=== Texto fornecido ===
________________________________________

Kallas terá megaprojeto no centro de São Paulo

Fonte: Daniela D’Ambrosio
Valor Econômico,10/jun/2011

 

Companhia construirá hotel, shopping, comercial e residencial

Um dos últimos vazios encravados no centro de São Paulo – um terreno de 12 mil metros quadrados na esquina da avenida Tiradentes com o tradicional endereço das noivas, a rua São Caetano – foi disputado por várias construtoras, inclusive as de capital aberto. Quem conseguiu arrematar o cobiçado espaço foi a construtora Kallas, menos conhecida que a maioria dos concorrentes. Emílio Kallas, que abriu seu negócio há 25 ano, era amigo do dono do terreno.

Bem relacionado e com uma equipe com bastante tempo de casa – a maioria dos diretores têm entre 10 e 20 anos de casa – Kallas, que fundou a empresa há 25 anos, tem fisgado algumas boas oportunidades no mercado imobiliário. Mas é esse projeto, o maior da história da empresa em valor geral de vendas (R$ 400 milhões), que deve alçá-la a novo patamar.

De posse do terreno – pago à vista – ousou no projeto. Vai usar o conceito de empreendimentos mistos e colocar naquele endereço um shopping, um hotel, um edifício comercial, residencial com apartamentos compactos e edifício-garagem, com cerca de mil vagas. Kallas acredita que ainda deva levar cerca de seis meses para que saia o registro de incorporação. “Temos percebido muita boa vontade por parte dos órgãos públicos com esse empreendimento”, diz.

________________________________________

=== Requisitos da tarefa ===
Você pode transcrever, sem nenhuma alteração, o trecho da matéria sobre o megaprojeto da Kallas que vai de "Fonte: Daniela D’Ambrosio" até "dono do terreno.", incluindo essas palavras?

________________________________________

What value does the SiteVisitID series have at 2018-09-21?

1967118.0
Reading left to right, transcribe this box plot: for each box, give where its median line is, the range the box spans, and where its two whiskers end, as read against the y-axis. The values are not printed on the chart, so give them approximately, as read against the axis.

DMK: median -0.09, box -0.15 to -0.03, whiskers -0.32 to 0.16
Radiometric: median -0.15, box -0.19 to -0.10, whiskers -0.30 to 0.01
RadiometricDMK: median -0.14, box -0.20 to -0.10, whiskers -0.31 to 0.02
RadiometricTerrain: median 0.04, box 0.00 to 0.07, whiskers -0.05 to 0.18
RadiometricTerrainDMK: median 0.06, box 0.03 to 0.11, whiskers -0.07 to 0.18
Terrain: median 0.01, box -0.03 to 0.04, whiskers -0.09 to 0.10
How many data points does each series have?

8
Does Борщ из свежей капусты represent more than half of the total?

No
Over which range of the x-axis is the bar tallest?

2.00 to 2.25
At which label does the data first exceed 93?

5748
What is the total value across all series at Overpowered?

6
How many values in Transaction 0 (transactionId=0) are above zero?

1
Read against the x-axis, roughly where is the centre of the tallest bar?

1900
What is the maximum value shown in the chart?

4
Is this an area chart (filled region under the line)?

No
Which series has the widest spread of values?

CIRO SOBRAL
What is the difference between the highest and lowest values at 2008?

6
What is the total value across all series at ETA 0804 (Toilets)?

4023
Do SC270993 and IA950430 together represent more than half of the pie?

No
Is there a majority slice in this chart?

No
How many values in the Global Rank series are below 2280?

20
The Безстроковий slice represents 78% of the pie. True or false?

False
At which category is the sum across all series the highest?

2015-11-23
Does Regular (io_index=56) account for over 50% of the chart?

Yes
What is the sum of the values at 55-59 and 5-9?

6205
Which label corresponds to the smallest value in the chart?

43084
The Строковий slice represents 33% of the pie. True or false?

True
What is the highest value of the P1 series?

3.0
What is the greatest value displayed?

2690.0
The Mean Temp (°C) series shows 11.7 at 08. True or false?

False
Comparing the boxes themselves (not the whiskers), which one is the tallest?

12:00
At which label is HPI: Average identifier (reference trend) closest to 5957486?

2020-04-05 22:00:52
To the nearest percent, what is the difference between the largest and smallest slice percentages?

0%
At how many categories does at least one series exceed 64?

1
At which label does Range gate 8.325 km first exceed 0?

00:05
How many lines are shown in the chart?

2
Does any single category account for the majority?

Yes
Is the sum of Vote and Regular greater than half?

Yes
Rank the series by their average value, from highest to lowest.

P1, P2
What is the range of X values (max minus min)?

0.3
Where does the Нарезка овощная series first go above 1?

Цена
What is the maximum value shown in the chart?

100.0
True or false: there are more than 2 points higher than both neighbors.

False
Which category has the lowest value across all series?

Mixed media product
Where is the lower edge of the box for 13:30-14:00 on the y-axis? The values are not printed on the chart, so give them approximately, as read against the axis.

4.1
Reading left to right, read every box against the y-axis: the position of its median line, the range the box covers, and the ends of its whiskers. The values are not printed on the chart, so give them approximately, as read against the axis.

________________________________________

=== Resposta esperada ===
Fonte: Daniela D’Ambrosio
Valor Econômico,10/jun/2011

 

Companhia construirá hotel, shopping, comercial e residencial

Um dos últimos vazios encravados no centro de São Paulo – um terreno de 12 mil metros quadrados na esquina da avenida Tiradentes com o tradicional endereço das noivas, a rua São Caetano – foi disputado por várias construtoras, inclusive as de capital aberto. Quem conseguiu arrematar o cobiçado espaço foi a construtora Kallas, menos conhecida que a maioria dos concorrentes. Emílio Kallas, que abriu seu negócio há 25 ano, era amigo do dono do terreno.